The port operator reported a 29 percent rise in recurring net income to $308.27 million in the first quarter, reflecting sustained demand and expansion-led gains. Reported net income stood at $293.57 million, up 23 percent from a year earlier.
Chairman and President Enrique K. Razon Jr. said the results highlight the company’s ability to grow despite shifting global trade conditions.
“ICTSI delivered a robust start to 2026, with double-digit growth in revenues, EBITDA and net income reflecting the strength of our diversified global portfolio and disciplined execution across our operations. The contribution from newly added terminals, alongside stable demand at our existing facilities, supported volume and earnings growth for the quarter.
Our focus on operational efficiency, prudent cost management and careful capital allocation continues to underpin the resilience of our business.
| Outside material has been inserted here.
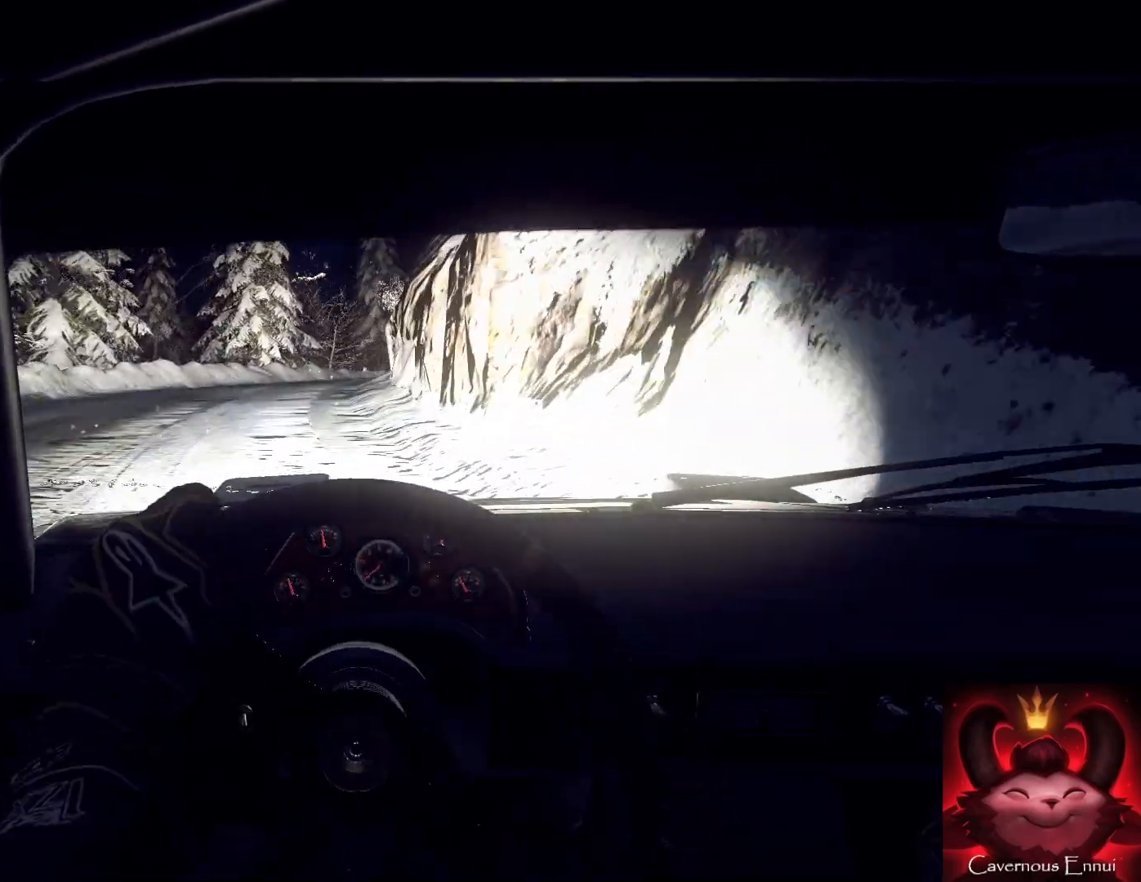
{"buttons": [], "left_stick": "down-left", "right_stick": "up", "events": [[67, "L1", "up"], [67, "right_stick", "center"], [167, "left_stick", "down-left"], [367, "right_stick", "up"]]}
As we progress with strategic expansions across our network, we remain committed to maintaining financial discipline and executing our long-term strategy to deliver sustainable value for our shareholders. I would like to thank our employees across ICTSI,” he said.
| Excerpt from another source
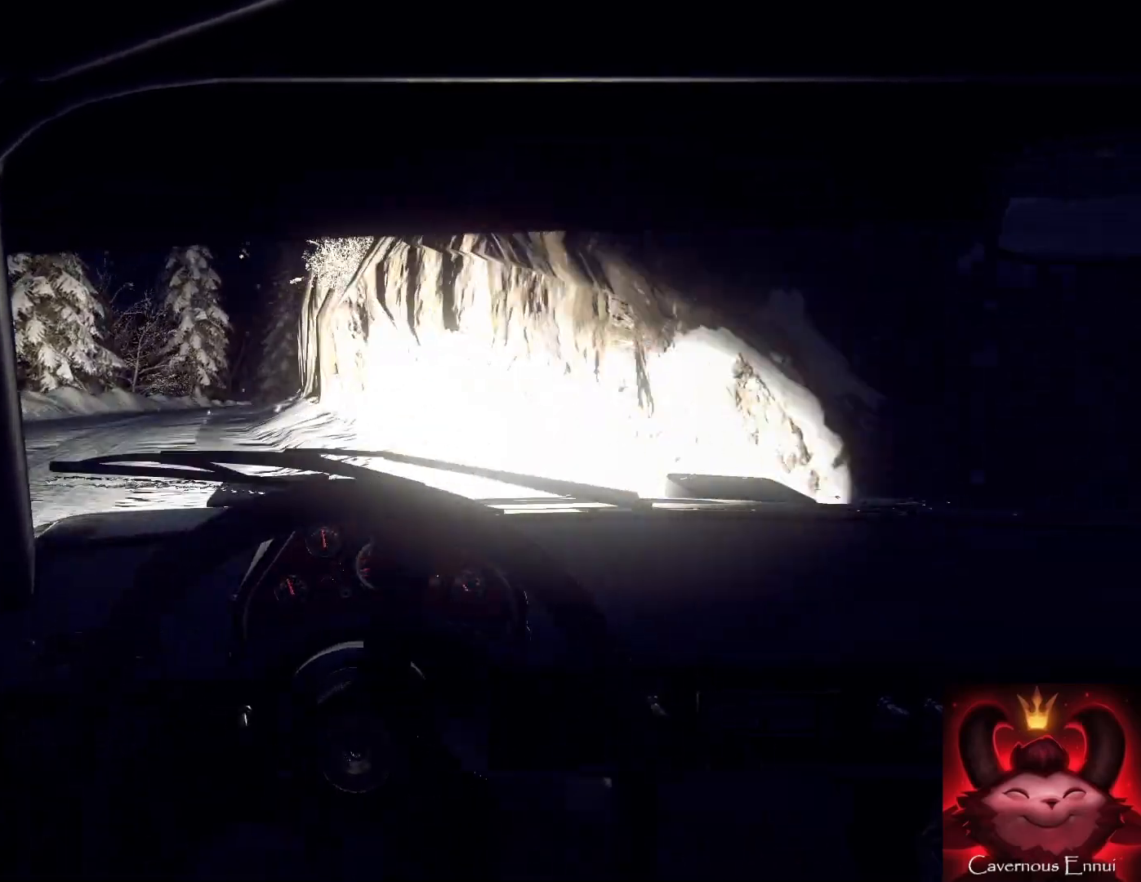
{"buttons": [], "left_stick": "right", "right_stick": "center", "events": [[33, "right_stick", "center"], [67, "left_stick", "center"], [200, "left_stick", "left"], [333, "left_stick", "center"], [333, "right_stick", "up"], [433, "right_stick", "center"], [467, "left_stick", "right"]]}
Revenue from port operations climbed 29 percent to $961.11 million, supported by increased throughput, tariff adjustments, and higher income from ancillary services. Earnings before interest, taxes, depreciation, and amortization rose 26 percent to $617.87 million.
Container volume handled by ICTSI reached 4.08 million twenty-foot equivalent units (TEUs), an 18 percent increase from the same period last year. Growth was largely driven by the addition of new terminals in South Africa and Indonesia, alongside improved trade flows in Asia and the Americas.
Excluding the impact of new operations, volume growth was modest, indicating that recent acquisitions played a significant role in boosting overall performance.
Operating expenses rose during the quarter, reflecting higher activity levels, expansion-related costs, and currency movements. However, the company said ongoing cost management measures helped temper the increase.
ICTSI has earmarked about $740 million in capital expenditures for 2026 to fund expansion projects across key markets, including the Philippines, Latin America, and Africa. These investments are expected to further strengthen capacity and support long-term growth.